### [QUOTED TEXT]
○ ○ ○
In the world of interior design, innovation often comes in the form of new materials, fresh aesthetics, or trendsetting color palettes. But for Guy Adam Ailion, the real revolution is happening at a technological level, reshaping how designers and architects source materials, and how brands get their materials in front of designers and architects.
As an award-winning architect with over two decades of experience designing luxury boutique resorts and running a large architecture and design (A&D) firm, Ailion spent years navigating the wasteful and outdated world of physical material sampling. His frustration with the inefficiencies of the process led to the founding of Mattoboard, the 3D interior design platform streamlining product curation and reducing material waste through virtual sampling and advanced visual search.

From High-End Architecture to Digital Innovation
When Guy expanded his A&D firm’s interior design division, he saw firsthand a fundamental problem in the industry.
“We were receiving physical off-cuts of materials daily, sometimes unsolicited. We stored them in sample libraries, but 95% were thrown away. It was not only wasteful but also incredibly inefficient.”
Physical sampling not only contributes to the 92 million tons of waste generated annually by the textile industry but also imposes financial burdens on A&D professionals and suppliers alike. The process is archaic and leads to disjointed workflows, where designers manually source materials, browse multiple supplier websites at once, save low-quality images, and use outdated presentation tools to curate their concepts.
Mattoboard is eliminating physical sampling to create a more sustainable, efficient A&D industry, reducing waste and transforming the creative process of curation to specification.
The Power of Virtual Sampling
Through its expansive online database, Mattoboard simulates the real-life qualities of each material — how surfaces and textures reflect light, how shadows are displaced, the metallic-ness of a surface, glossiness, and reflections — allowing designers to mix and match 3D materials in real-time.
“Designers can now iterate on their vision without ordering a single sample. When they’re happy with their composition, only then do they order physical materials”
○ ○ ○
### [DATA SHOWN]
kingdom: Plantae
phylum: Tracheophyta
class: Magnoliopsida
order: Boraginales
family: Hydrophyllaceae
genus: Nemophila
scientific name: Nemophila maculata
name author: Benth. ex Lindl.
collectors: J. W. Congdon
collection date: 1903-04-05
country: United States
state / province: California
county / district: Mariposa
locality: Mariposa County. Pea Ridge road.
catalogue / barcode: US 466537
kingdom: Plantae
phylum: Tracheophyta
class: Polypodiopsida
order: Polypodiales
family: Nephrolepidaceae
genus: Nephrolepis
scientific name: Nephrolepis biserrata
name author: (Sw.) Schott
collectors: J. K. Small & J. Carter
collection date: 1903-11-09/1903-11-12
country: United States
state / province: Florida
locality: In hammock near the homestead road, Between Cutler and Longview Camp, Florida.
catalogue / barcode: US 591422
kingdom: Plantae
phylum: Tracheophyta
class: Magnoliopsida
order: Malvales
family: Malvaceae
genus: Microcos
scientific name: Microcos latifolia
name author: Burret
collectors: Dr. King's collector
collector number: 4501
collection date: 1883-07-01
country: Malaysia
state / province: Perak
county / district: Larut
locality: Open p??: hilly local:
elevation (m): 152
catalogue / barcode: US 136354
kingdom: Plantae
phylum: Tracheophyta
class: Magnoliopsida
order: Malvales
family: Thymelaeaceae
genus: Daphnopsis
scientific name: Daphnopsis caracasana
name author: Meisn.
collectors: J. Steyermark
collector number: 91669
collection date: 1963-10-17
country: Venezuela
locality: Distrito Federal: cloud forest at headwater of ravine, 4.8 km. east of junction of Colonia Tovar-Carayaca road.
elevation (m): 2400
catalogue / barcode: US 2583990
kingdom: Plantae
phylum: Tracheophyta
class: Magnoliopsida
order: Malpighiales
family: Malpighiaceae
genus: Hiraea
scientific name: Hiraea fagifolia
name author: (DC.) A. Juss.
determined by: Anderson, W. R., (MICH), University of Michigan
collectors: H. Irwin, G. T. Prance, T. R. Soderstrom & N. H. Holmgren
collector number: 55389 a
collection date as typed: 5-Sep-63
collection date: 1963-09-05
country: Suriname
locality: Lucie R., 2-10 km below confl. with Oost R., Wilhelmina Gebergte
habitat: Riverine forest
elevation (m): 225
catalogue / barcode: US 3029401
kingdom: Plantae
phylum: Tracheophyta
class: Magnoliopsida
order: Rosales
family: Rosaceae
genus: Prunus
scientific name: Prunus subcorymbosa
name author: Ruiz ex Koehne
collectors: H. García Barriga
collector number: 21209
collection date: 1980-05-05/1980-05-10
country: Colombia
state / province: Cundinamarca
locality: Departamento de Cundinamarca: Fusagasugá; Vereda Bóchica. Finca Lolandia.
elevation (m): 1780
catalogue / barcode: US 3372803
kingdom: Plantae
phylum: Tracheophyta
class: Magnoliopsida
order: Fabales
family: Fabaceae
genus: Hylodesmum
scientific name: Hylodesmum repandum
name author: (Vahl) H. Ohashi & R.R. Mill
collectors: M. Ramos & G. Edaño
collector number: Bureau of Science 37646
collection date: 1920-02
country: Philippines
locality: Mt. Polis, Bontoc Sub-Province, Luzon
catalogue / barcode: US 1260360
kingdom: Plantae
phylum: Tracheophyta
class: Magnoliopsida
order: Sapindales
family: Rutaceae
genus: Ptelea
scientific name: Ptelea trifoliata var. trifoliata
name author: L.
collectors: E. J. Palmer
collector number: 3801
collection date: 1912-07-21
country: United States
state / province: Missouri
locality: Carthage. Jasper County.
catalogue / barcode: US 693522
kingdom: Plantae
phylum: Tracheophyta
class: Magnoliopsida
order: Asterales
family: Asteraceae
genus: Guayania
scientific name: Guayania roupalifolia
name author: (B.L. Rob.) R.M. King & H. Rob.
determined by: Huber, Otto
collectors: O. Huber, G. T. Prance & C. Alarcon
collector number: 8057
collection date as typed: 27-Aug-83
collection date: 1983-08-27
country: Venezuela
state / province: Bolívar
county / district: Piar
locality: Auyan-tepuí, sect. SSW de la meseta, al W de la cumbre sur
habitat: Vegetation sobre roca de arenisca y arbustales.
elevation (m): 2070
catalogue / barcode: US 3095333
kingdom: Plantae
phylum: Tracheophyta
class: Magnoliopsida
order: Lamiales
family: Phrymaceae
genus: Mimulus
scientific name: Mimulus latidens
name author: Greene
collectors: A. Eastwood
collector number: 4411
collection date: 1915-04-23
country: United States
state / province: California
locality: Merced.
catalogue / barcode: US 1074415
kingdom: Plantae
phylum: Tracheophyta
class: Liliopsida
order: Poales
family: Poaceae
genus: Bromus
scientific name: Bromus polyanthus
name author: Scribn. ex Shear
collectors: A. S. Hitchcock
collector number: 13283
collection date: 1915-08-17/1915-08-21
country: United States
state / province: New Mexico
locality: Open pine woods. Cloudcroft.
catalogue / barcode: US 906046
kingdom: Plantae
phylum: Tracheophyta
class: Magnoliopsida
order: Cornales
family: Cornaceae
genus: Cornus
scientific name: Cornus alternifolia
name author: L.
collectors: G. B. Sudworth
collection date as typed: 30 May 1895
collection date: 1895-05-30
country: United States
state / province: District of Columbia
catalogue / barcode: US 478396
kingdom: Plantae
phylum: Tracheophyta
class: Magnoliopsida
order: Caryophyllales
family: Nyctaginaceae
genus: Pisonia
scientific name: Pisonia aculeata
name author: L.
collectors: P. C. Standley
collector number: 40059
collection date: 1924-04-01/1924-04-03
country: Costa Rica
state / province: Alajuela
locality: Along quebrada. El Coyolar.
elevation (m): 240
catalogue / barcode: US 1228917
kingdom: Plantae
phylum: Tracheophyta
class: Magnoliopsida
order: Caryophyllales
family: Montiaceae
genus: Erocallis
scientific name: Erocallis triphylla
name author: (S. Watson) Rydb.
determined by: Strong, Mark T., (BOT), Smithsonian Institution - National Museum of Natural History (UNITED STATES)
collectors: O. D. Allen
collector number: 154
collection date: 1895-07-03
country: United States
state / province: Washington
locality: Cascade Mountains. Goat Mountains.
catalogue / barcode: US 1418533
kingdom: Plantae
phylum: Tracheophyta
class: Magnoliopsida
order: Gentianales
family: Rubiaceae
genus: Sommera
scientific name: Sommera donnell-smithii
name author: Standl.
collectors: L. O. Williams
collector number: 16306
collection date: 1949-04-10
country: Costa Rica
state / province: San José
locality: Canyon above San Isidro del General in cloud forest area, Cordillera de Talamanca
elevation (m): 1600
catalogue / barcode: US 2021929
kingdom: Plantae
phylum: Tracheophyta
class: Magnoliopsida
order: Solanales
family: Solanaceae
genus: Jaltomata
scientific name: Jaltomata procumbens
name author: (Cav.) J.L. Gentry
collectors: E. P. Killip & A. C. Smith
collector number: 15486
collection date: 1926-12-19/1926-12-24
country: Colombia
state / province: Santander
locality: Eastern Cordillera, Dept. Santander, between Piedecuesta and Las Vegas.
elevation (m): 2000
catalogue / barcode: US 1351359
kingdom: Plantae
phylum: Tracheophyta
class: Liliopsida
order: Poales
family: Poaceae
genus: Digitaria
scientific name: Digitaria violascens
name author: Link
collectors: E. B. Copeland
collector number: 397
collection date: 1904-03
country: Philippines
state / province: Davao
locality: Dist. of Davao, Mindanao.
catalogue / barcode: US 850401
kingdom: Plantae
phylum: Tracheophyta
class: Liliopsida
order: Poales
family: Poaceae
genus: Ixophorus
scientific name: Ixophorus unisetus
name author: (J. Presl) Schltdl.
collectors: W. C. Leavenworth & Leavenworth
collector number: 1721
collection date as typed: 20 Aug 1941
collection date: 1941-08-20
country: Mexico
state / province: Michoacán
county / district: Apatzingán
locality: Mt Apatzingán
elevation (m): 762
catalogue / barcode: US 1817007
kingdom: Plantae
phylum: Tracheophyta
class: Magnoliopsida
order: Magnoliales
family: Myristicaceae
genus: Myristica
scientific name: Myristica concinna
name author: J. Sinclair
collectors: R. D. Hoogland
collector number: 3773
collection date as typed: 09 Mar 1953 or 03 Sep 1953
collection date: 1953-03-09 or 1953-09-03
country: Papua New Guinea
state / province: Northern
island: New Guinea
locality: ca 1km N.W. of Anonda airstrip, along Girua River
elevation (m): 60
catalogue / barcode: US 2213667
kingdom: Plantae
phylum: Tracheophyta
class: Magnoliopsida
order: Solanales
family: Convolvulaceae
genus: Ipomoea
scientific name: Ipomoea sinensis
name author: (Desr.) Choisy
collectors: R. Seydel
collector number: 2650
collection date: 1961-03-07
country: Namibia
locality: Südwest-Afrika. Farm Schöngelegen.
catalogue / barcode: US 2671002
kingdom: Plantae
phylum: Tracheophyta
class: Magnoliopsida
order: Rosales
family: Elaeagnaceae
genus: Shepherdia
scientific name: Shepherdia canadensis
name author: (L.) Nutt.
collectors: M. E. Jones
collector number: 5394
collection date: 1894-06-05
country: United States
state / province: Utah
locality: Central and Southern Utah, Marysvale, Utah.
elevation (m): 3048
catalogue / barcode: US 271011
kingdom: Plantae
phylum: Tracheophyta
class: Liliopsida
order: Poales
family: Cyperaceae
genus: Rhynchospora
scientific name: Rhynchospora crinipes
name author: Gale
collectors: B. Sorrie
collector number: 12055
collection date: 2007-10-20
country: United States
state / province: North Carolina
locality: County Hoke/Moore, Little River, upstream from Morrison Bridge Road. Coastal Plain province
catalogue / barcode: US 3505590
○ ○ ○
### [OBJECTIVE]
Resume the article about Mattoboard and virtual material sampling, starting right after its last sentence.

### [ANSWER]
For brands, the value proposition is just as strong. Traditionally, material manufacturers rely on costly physical sampling programs and inefficient digital marketing, spending heavily on Google and Pinterest ads while hoping to catch the attention of designers.
“With a digital twin of their products on Mattoboard, brands can put their materials in front of tens of thousands of designers, at the exact moment they’re searching. It’s a much better ROI than shipping physical samples blindly.”
This data-driven approach ensures brands can track engagement in ways never before possible, providing insight into which products are being explored, tested, and curated by designers.
AI-Powered Creativity: Introducing “Design Stream”
With Mattoboard’s rapid growth, averaging 10,000 new designer sign-ups per month, Ailion and his team are doubling down on AI-driven innovation. Their latest feature, Design Stream, aims to revolutionize product discovery.
“Instead of a rigid, filter-based search, Design Stream allows designers to search based on style, mood, or even technical specifications. It’s a conversational approach to finding the perfect material”
Despite the industry’s initial hesitation about AI, Ailion sees artificial intelligence as an amplifier for creativity, not a replacement for designers.
“The misconception is that AI will take over design. But designers are the ones doing the real thinking. AI is just a tool to enhance and accelerate that process.”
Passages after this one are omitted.